• _Aufgabenstellung 1_:
Geben Sie die Zeilen der Datensätze unverändert wieder. Beginnen Sie mit der ersten Zeile der Datensätze und enden Sie einschließlich der Zeile mit „genus: Macaranga“.

• _Textauszug_:
Spanien-Marokko-Rundreise - Der Fahrer kennt sich aus

Über Reisen schnattern tue ich nunmehr seit sieben Jahren, doch fallen mir manchmal auch wieder Reisen ein, die lange, lange davor stattgefunden haben und auf denen auch Erzählenswertes passiert ist.

Eine meiner ersten Rundreisen, die ich als echte Reiseleiterin begleitet habe und nicht nur als Bus-Stewardess, oder wie mein Mann heute immer sagt "Saftschubse", ging bis nach Marokko.
Das kann man sich heute gar nicht mehr vorstellen, was für Touren damals in den 80-er Jahren mit dem Bus gemacht wurden.
Ich meine, es waren 13 Tage insgesamt, und die führten über die Costa del Azahar (eher unbekannt, nicht wahr?), Alicante und Gibraltar bis nach Algeciras, von wo aus nach Marokko übergesetzt wurde. Das Ganze dann nach ein paar Tagen wieder genauso zurück.

• _Aufgabenstellung 2_:
Beantworten Sie zum Reisebericht über die Spanien-Marokko-Rundreise folgende Fragen:
(a) Seit wie vielen Jahren schreibt die Reiseleiterin über Reisen?
(b) Mit welchem Wort bezeichnet ihr Mann die Bus-Stewardess?
(c) Von welchem Ort aus wurde nach Marokko übergesetzt?

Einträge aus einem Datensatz
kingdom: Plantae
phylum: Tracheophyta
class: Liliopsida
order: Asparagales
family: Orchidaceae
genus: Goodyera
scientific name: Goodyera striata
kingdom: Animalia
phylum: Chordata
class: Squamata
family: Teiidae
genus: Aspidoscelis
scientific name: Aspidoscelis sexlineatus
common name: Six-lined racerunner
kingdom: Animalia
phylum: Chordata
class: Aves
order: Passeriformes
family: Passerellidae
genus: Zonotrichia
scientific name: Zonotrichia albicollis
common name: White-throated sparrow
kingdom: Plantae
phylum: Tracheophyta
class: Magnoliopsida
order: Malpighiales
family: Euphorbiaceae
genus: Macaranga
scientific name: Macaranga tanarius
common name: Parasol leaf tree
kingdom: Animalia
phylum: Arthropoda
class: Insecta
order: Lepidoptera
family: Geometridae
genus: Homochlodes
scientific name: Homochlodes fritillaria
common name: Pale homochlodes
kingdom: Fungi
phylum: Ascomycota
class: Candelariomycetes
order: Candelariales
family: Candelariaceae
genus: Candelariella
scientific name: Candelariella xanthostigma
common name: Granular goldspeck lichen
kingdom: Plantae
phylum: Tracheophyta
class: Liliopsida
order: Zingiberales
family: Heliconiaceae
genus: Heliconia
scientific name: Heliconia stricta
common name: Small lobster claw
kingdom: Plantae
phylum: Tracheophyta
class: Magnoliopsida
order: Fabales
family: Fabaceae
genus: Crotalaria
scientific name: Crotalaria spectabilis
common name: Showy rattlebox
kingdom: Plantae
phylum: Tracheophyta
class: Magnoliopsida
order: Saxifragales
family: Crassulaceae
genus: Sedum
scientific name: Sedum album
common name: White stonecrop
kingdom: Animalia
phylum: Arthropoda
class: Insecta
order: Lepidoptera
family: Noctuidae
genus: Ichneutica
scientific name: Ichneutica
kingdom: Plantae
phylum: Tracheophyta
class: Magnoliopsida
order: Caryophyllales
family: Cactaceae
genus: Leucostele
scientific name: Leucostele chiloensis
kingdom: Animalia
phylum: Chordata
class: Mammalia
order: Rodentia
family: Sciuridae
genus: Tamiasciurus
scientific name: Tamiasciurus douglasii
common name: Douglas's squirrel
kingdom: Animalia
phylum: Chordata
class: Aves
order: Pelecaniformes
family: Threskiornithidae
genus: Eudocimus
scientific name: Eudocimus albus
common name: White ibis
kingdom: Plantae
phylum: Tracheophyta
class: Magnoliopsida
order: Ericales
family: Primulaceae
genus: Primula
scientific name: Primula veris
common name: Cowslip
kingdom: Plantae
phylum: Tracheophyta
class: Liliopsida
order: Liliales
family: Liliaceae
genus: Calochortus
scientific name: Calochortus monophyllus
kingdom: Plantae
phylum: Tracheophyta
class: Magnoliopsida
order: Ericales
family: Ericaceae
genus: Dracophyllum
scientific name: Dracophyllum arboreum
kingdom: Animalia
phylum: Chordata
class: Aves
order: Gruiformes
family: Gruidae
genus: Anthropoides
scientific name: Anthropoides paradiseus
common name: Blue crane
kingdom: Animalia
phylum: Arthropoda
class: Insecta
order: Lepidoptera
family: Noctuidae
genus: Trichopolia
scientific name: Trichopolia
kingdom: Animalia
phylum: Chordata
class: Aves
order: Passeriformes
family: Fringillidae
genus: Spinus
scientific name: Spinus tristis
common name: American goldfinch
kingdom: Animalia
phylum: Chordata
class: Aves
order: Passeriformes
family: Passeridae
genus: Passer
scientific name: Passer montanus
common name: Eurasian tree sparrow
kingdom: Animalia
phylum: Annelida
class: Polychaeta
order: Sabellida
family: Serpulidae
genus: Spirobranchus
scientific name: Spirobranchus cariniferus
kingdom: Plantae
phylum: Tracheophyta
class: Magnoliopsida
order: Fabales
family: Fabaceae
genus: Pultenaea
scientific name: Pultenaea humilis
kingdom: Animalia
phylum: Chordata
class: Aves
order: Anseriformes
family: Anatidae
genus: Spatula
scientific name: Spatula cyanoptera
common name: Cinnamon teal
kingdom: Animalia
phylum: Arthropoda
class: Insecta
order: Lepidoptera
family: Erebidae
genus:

• _Lösung 1_:
kingdom: Plantae
phylum: Tracheophyta
class: Liliopsida
order: Asparagales
family: Orchidaceae
genus: Goodyera
scientific name: Goodyera striata
kingdom: Animalia
phylum: Chordata
class: Squamata
family: Teiidae
genus: Aspidoscelis
scientific name: Aspidoscelis sexlineatus
common name: Six-lined racerunner
kingdom: Animalia
phylum: Chordata
class: Aves
order: Passeriformes
family: Passerellidae
genus: Zonotrichia
scientific name: Zonotrichia albicollis
common name: White-throated sparrow
kingdom: Plantae
phylum: Tracheophyta
class: Magnoliopsida
order: Malpighiales
family: Euphorbiaceae
genus: Macaranga

• _Lösung 2_:
(a) Seit sieben Jahren.
(b) „Saftschubse“.
(c) Von Algeciras aus.